October 12, 2016 – Arctic Star Exploration Corp, (“Arctic Star” or the “Company”) (TSXV:ADD) announces that the board of directors passed a resolution on October 11th, 2016 to proceed with a consolidation of common shares of the Company on the basis of four (4) pre-consolidated shares for one (1) post consolidated share (the “Consolidation”). The consolidation was approved by the Company’s shareholders at the Annual and Special Meeting held on June 23, 2016. The transaction is subject to TSX Venture Exchange (“TSXV”) approval.
Currently, a total of 97,363,073 common shares are issued and outstanding. Accordingly, upon the Consolidation becoming effective, a total of approximately 24,340,768 common shares will be issued and outstanding. There is no maximum of authorized common shares.
Computershare Investor Services Inc. (“Computershare”) will mail letters of transmittal to the shareholders providing instructions on exchanging pre-Consolidation share certificates for post- Consolidation share certificates. Shareholders are encouraged to send their share certificates, together with their letter of transmittal, to Computershare in accordance with the instructions in the letter of transmittal.
The Company proposes to issue, on a post-consolidated basis, up to 20,000,000 units at $0.06 per unit for gross proceeds of up to $1,200,000. Each unit will be comprised of one common share and one common share purchase warrant, with each whole warrant exercisable into one common share at a price of $0.08 for a period of two years from closing.

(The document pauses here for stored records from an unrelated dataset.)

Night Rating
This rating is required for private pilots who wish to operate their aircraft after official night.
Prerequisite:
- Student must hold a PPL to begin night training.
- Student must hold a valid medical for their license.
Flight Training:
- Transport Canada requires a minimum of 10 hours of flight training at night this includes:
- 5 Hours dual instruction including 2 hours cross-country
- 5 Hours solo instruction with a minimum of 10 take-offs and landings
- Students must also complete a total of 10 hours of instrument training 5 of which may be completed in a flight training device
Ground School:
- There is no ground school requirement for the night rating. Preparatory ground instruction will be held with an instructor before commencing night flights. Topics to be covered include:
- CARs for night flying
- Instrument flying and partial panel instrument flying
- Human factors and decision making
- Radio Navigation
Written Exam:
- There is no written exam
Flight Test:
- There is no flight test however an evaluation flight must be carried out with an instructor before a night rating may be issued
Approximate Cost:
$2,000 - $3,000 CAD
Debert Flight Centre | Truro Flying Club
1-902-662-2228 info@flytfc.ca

All securities will be subject to a four-month hold period from the closing date. Finder’s fees may be paid in accordance with the TSXV policies. The private placement is subject to the approval of the TSXV.
Proceeds of the private placement will be used to develop existing properties, potential future acquisitions and general working capital.

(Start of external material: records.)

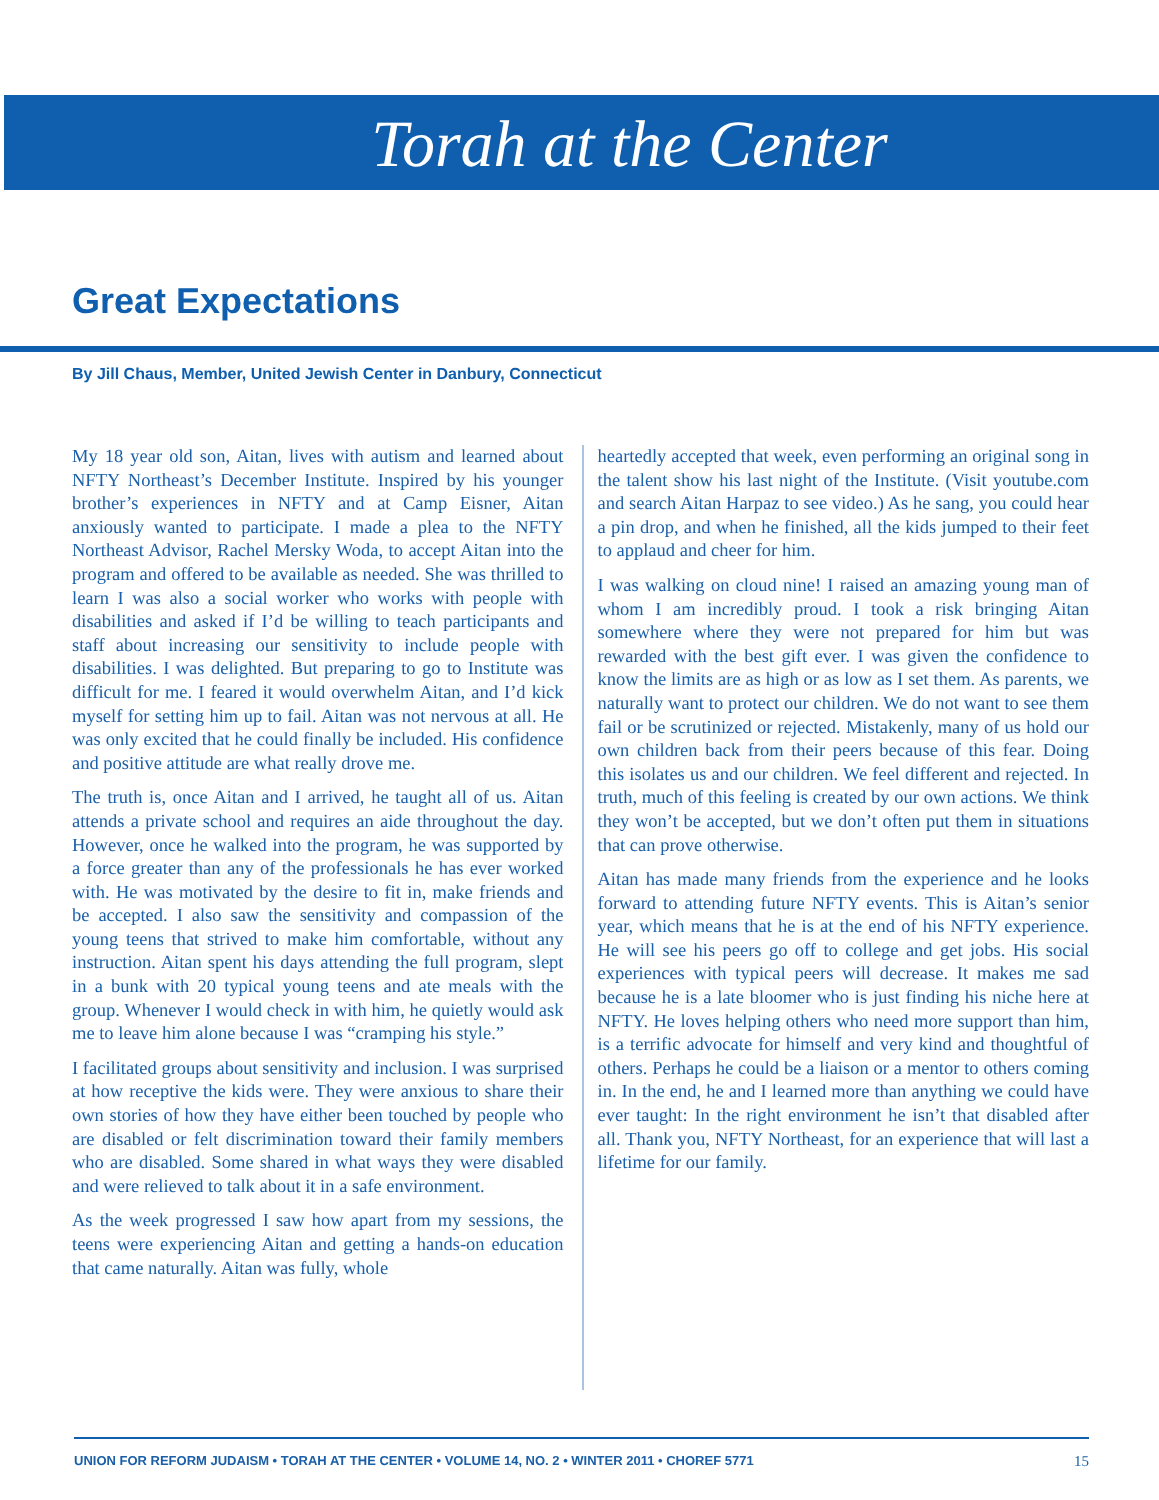Torah at the Center
Great Expectations
By Jill Chaus, Member, United Jewish Center in Danbury, Connecticut
My 18 year old son, Aitan, lives with autism and learned about NFTY Northeast’s December Institute. Inspired by his younger brother’s experiences in NFTY and at Camp Eisner, Aitan anxiously wanted to participate. I made a plea to the NFTY Northeast Advisor, Rachel Mersky Woda, to accept Aitan into the program and offered to be available as needed. She was thrilled to learn I was also a social worker who works with people with disabilities and asked if I’d be willing to teach participants and staff about increasing our sensitivity to include people with disabilities. I was delighted. But preparing to go to Institute was difficult for me. I feared it would overwhelm Aitan, and I’d kick myself for setting him up to fail. Aitan was not nervous at all. He was only excited that he could finally be included. His confidence and positive attitude are what really drove me.
The truth is, once Aitan and I arrived, he taught all of us. Aitan attends a private school and requires an aide throughout the day. However, once he walked into the program, he was supported by a force greater than any of the professionals he has ever worked with. He was motivated by the desire to fit in, make friends and be accepted. I also saw the sensitivity and compassion of the young teens that strived to make him comfortable, without any instruction. Aitan spent his days attending the full program, slept in a bunk with 20 typical young teens and ate meals with the group. Whenever I would check in with him, he quietly would ask me to leave him alone because I was “cramping his style.”
I facilitated groups about sensitivity and inclusion. I was surprised at how receptive the kids were. They were anxious to share their own stories of how they have either been touched by people who are disabled or felt discrimination toward their family members who are disabled. Some shared in what ways they were disabled and were relieved to talk about it in a safe environment.
As the week progressed I saw how apart from my sessions, the teens were experiencing Aitan and getting a hands-on education that came naturally. Aitan was fully, whole
heartedly accepted that week, even performing an original song in the talent show his last night of the Institute. (Visit youtube.com and search Aitan Harpaz to see video.) As he sang, you could hear a pin drop, and when he finished, all the kids jumped to their feet to applaud and cheer for him.
I was walking on cloud nine! I raised an amazing young man of whom I am incredibly proud. I took a risk bringing Aitan somewhere where they were not prepared for him but was rewarded with the best gift ever. I was given the confidence to know the limits are as high or as low as I set them. As parents, we naturally want to protect our children. We do not want to see them fail or be scrutinized or rejected. Mistakenly, many of us hold our own children back from their peers because of this fear. Doing this isolates us and our children. We feel different and rejected. In truth, much of this feeling is created by our own actions. We think they won’t be accepted, but we don’t often put them in situations that can prove otherwise.
Aitan has made many friends from the experience and he looks forward to attending future NFTY events. This is Aitan’s senior year, which means that he is at the end of his NFTY experience. He will see his peers go off to college and get jobs. His social experiences with typical peers will decrease. It makes me sad because he is a late bloomer who is just finding his niche here at NFTY. He loves helping others who need more support than him, is a terrific advocate for himself and very kind and thoughtful of others. Perhaps he could be a liaison or a mentor to others coming in. In the end, he and I learned more than anything we could have ever taught: In the right environment he isn’t that disabled after all. Thank you, NFTY Northeast, for an experience that will last a lifetime for our family.
UNION FOR REFORM JUDAISM • TORAH AT THE CENTER • VOLUME 14, NO. 2 • WINTER 2011 • CHOREF 5771 15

The Company also announces the grant of 1,225,000 options to purchase post-consolidated shares of the Company as per the Company’s stock option plan at a price of $0.06 per share.
ON BEHALF OF THE BOARD OF DIRECTORS OF
ARCTIC STAR EXPLORATION CORP.
Patrick Power, President
This news release contains “forward-looking statements” including but not limited to statements with respect to Arctic Star’s plans, the estimation of a mineral resource and the success of exploration activities. Forward-looking statements, while based on management’s best estimates and assumptions, are subject to risks and uncertainties that may cause actual results to be materially different from those expressed or implied by such forward-looking statements, including but not limited to: risks related to the completion of our planned share consolidation, our planned private placement and our planned use of proceeds. There can be no assurance that such statements will prove to be accurate, as actual results and future events could differ materially from those anticipated in such statements. Factors that could affect our plans include our potential inability to raise funds as intended, and in such event we may require all funds raised, if any, to be used for working capital rather than the intended uses as outlined. Accordingly, readers should not place undue reliance on forward-looking statements. Arctic Star undertakes no obligation or responsibility to update forward-looking statements, except as required by law.
Neither the TSX Venture Exchange nor its Regulation Services Provider (as that term is defined in the policies of the TSX Venture Exchange) accepts responsibility for the adequacy or accuracy of this release.